───── Provided data ─────

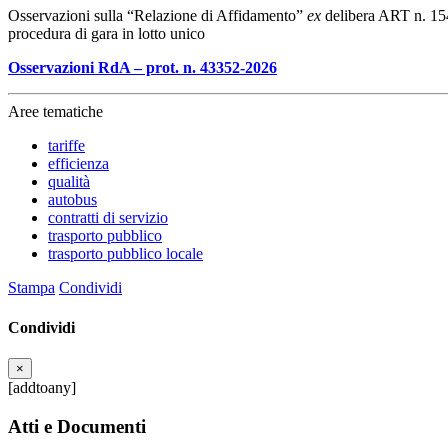
Osservazioni sulla “Relazione di Affidamento”
ex
delibera ART n. 154
procedura di gara in lotto unico
Osservazioni RdA – prot. n. 43352-2026
Aree tematiche
tariffe
efficienza
qualità
autobus
contratti di servizio
trasporto pubblico
trasporto pubblico locale
Stampa
Condividi
Condividi
×
[addtoany]
Atti e Documenti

─────

# What you are asked to do
Please copy the text read from every row above word for word, line by line, and leave the pictures out of your answer.

# Solution below
Osservazioni sulla “Relazione di Affidamento”
ex
delibera ART n. 154
procedura di gara in lotto unico
Osservazioni RdA – prot. n. 43352-2026
Aree tematiche
tariffe
efficienza
qualità
autobus
contratti di servizio
trasporto pubblico
trasporto pubblico locale
Stampa
Condividi
Condividi
×
[addtoany]
Atti e Documenti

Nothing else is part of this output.